Plasti-dip the handles.

Colored heat shrink tubing. Might be  tough to find some that large though.   I like this idea more than plasti dip though. Easier to do and maintain.

The color coding is just feel good behavior in my opinion though. If you're practicing good hygiene and cleaning your board and tools properly, then color coding doesn't matter. Color coding just seems to add more stuff to the equation unnecessarily.


----------



## emmbai90 (Sep 13, 2012)

How would i go about doing ether of those? don't you need to go to a factory or a place to get that done? any cheap options?.


----------



## petemccracken (Sep 18, 2008)

The first problem I see: your chef's knife, if you color code it, you can only use it for one item, same for the remainders.

If I recall the color code correctly:

Green = Vegetables
Yellow = raw poultry
Blue = seafood
Red = raw red meats
Brown = cooked meats
White = bread and other cooked products
So, you need at least five (5) chef's knives, right? And that goes for several of the remaining knives as well.

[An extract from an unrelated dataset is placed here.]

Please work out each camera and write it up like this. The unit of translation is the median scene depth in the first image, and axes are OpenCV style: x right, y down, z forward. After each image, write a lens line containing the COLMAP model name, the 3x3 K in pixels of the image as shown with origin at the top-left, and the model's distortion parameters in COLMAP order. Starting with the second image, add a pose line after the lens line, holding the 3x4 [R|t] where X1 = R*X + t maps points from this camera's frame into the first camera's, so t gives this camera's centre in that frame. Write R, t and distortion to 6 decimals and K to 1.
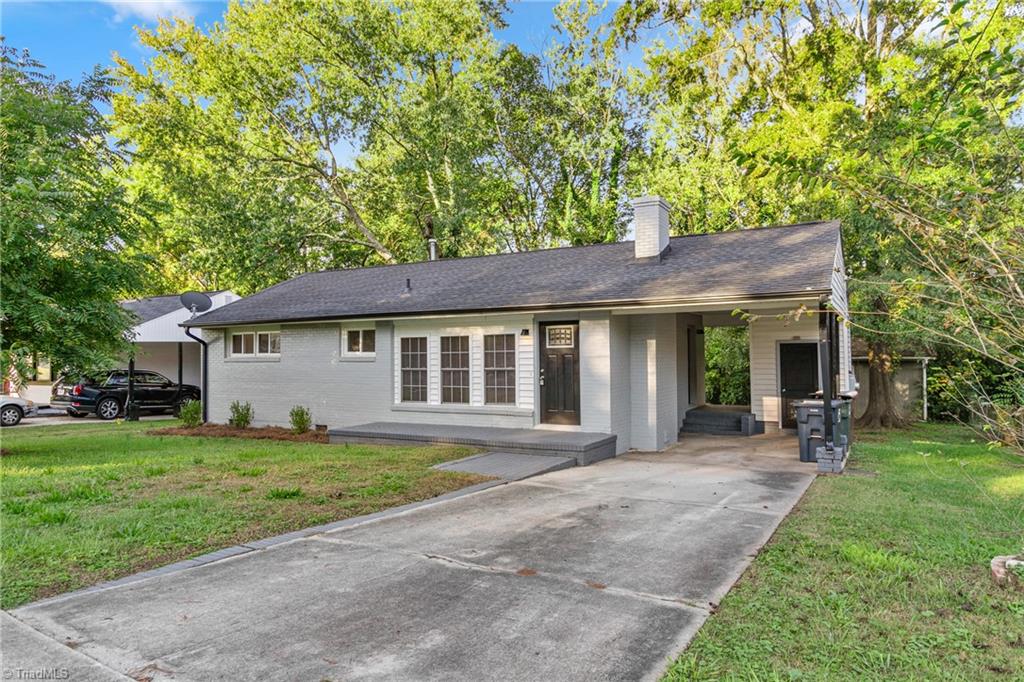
lens RADIAL K [[658.9, 0, 512.0], [0, 658.9, 341.0], [0, 0, 1]] dist [0.002281, 0.001042]
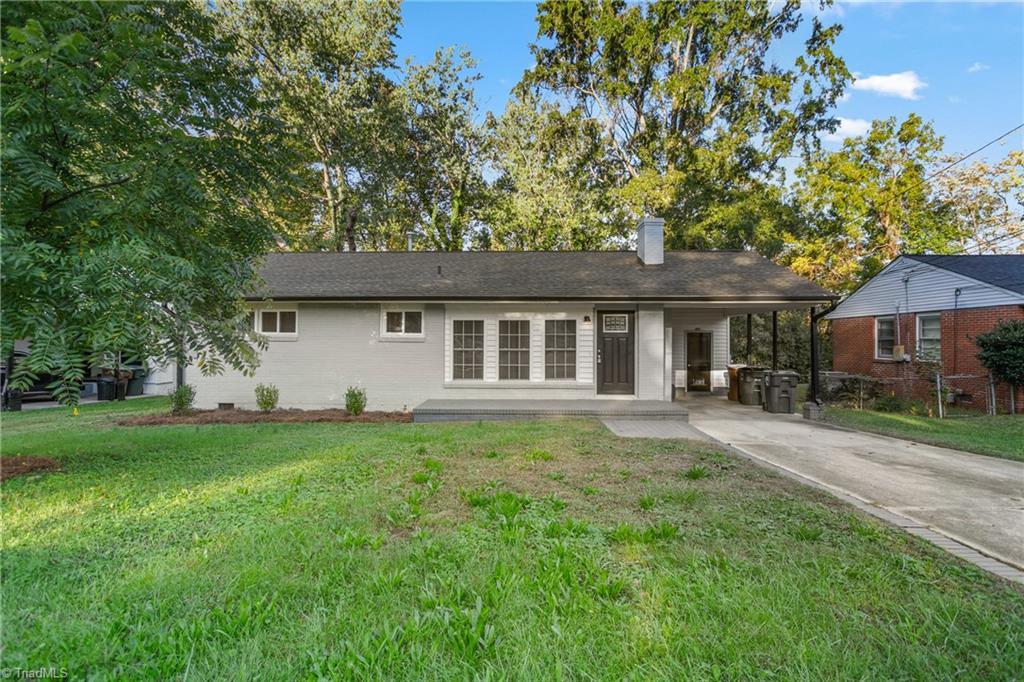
lens RADIAL K [[501.6, 0, 512.0], [0, 501.6, 341.0], [0, 0, 1]] dist [-0.000589, -0.000059]
pose [[0.881159, 0.012465, 0.472656, -0.488481], [-0.022941, 0.999602, 0.016406, 0.013886], [-0.472263, -0.025299, 0.881094, 0.239460]]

That may work in a production kitchen where knives are supplied but it is ridiculous for an individual!


----------



## scubadoo97 (Nov 7, 2011)

Why not just wash it between uses?


----------



## emmbai90 (Sep 13, 2012)

Yeh i wash them between each meal prepared and i know the color code, you don't really need 5 of each because if your a cook at some place your going to need to re-wash them anyway lol, i know that the chefs knife can just stay black, the smallest knife will be brown, the second one well... that can stay black too as you can use it for anything, could probs use it for cutting already cooked stuff so you don't cross contaminate with the carving knife for cutting raw meats and boning knife, probably red again as your using that to cut meat off bones, steak knife and forks can stay black too because those would just be for like testing food, so yeh i know already . Brown isn't for cooked meats btw, brown is for cutting raw vegetables, brown = soil, green is for like if your making plates of salad, but there is nothing that comes under cooked meats really, you just leave your knife the color it is. I just need something to color code the ones i need to that's cheap, cans of plastici coast £15 jsut for 1 can  but i need a few colors, it's only for knifes and i don't know how companies would react to just all of them being black handles and the already colored ones are over £110 as they come with the boards as well, but as i said i don't wanna spend money money on another one, need to save the rest of it now for putting towards exsam and certificate coasts for the next 2 levels of catering, it's £50, i am buying equiptment all this year because when college waivers the tutition fee students have to pay all coasts to exsam, equiptment and uniform fees, i saved up for it so can't spend no more.


----------



## emmbai90 (Sep 13, 2012)

actually yellow i for cooked meats  i remeber now


----------